Saskatchewan’s ‘silver wave’ is crushing its nursing homes, whose operators say funding from government is unequally distributed and insufficient to meet the needs of the province’s seniors.
Operators of long-term care homes say the dollars they get from government haven’t kept pace with the growing medical needs of their residents, which are becoming more complex as people live longer lives.
“If you walked through a facility 30 years ago and you walk through the facility today, you wouldn’t recognize it. It’s vastly different,” Emmanuel Care President and CEO Scott Irwin said. “Funding has not kept pace with that shift.”
There are 8,824 long-term care beds in Saskatchewan serving a range of people with medical needs that can’t be met at home, in personal care homes or with community services. The vast majority are seniors.
Statistics Canada estimated 15.5 per cent of Saskatchewan residents were 65 or older in 2016 — below the national average, but more than a 10 per cent increase from just five years before in 2011.
In the 1990s, Saskatchewan’s then-NDP government began pushing to expand home care services, so seniors could comfortably and safely live at home for longer.
At the same time, policy changed so that only “heavy care” patients — those who require “regular and continuous medical attention” — would be insured at those facilities.
That means, increasingly, long-term care is no longer as long-term.
“When I first went into long-term care in 1981, we had residents who had been there for 10, 15 years,” said Karen Knelsen, chair of the board of directors for Jubilee Residences. “That does not happen now.”
Jubilee operates two long-term care facilities in Saskatoon, a city that recently accepted an award for being “age-friendly.”
But Knelsen said sufficient care is harder and harder to provide because of the growing medical needs of residents. She sees it partially as a symptom of overcrowding in the province’s acute care centres, like hospitals, even though the health authority says people with those needs are not typically placed in long-term care.
“People are much more frail when they come. They need much more care. They have needs we never used to meet in long-term care,” Knelsen said. “When I first went to long-term care, we would have never admitted anyone who was fed by a tube. Now that’s common.”
Knelsen said that’s often difficult for staff, who can form close relationships with residents. It isn’t uncommon for them to attend their funeral services, she said.

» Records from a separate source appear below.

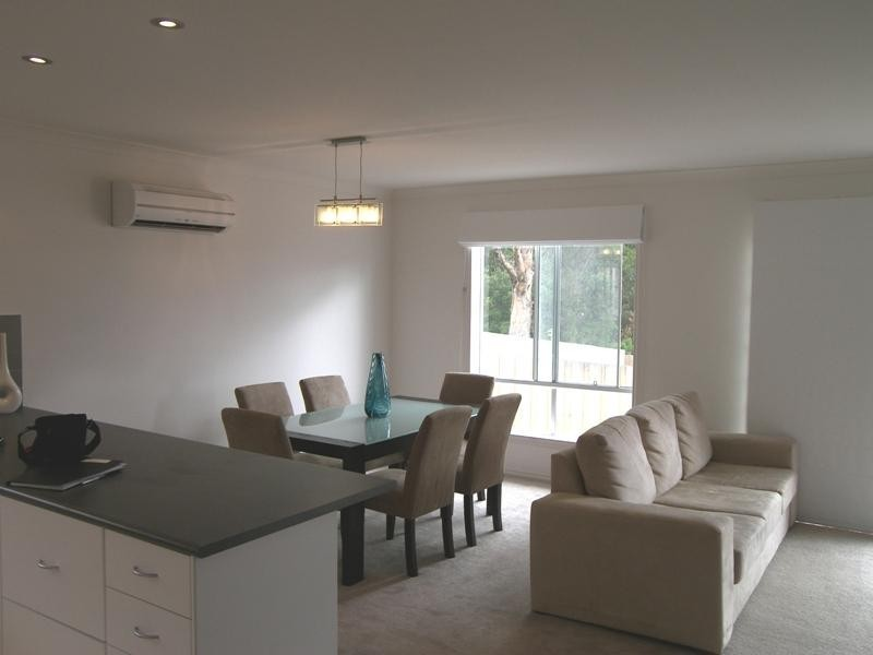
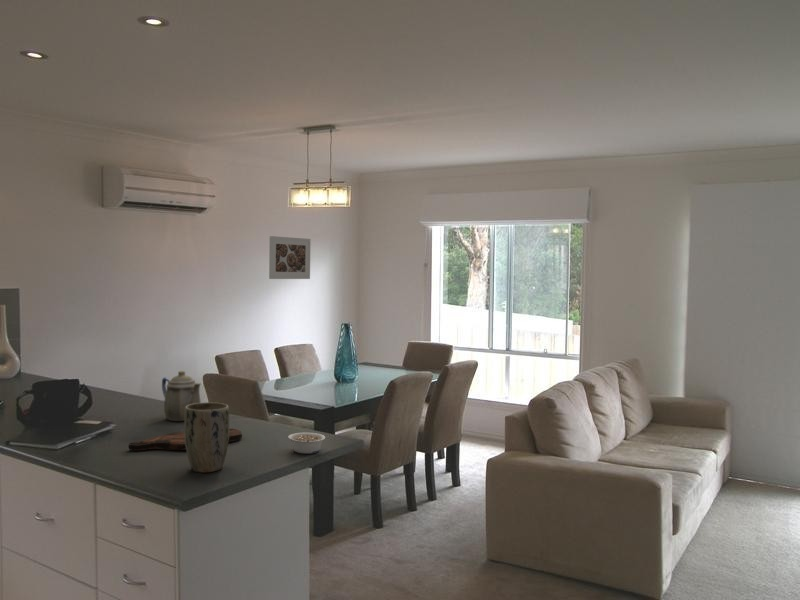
+ cutting board [127,427,243,452]
+ teapot [161,370,202,422]
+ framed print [268,235,312,280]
+ plant pot [183,401,230,473]
+ legume [287,432,326,455]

It’s also affecting the homes’ budgets.
Brian Martin, executive director at Mont St. Joseph Home in Prince Albert, said the implication is that residents have much greater acute care needs than they would have just a few decades ago, even if they’re still classified at the same level.
“The sad reality is nothing basic, nothing substantive has changed in how special care homes are resourced,” Martin said.
He and other operators said extra effort from staff is the reason the homes have managed to make do.
“One of the reasons I still work in a special care home is because of the daily miracles they provide,” said Martin, who has worked in the sector since 1976. “I’m so damn proud of them.”
Knelsen and Irwin echoed the thought.
“I don’t want to say it’s all doom and gloom,” Knelsen said. “One thing long-term care facilities have are staff that really want to be there. They just go above and beyond. If we didn’t have such dedicated staff, we’d be in much worse shape.”
Irwin, Knelsen and Martin all operate affiliated care homes, which work on contract from the Saskatchewan Health Authority and receive most of their funding from it. In the 2018-19 fiscal year, the province’s care homes collectively received $226,757,324 to operate 3,212 beds.
But that funding isn’t distributed equally. Before the SHA existed, principles and service agreements between homes and their respective health regions varied substantially in how many dollars each received for the same work. That’s still the case — both for affiliate homes, which make up around 30 per cent of all long-term care homes in the province, and those operated directly by the SHA.
Dalene Newton, the SHA executive director who oversees continuing care in the Saskatoon area, said a steering committee she co-chairs aims to create a universal agreement on principles and services to bring a “common approach” to funding. She described it as a chance for the new authority to leverage its position to standardize care in the province.
“With the opportunity of the SHA and what it brings to us provincially, there’s a need to have a consistent approach in that agreement,” Newton said.
Negotiations were slated to finish in November, but were not completed due to what SHA spokesperson Amanda Purcell called the “comprehensive nature” of the agreement. Newton now aims to have a draft by the end of March.
Knelsen and Irwin said they were encouraged by conversations with the authority thus far and felt they were being heard. But they also said the crisis is deeper than funding.
“This is a complex issue that requires a societal conversation about what this is worth to us,” Irwin said.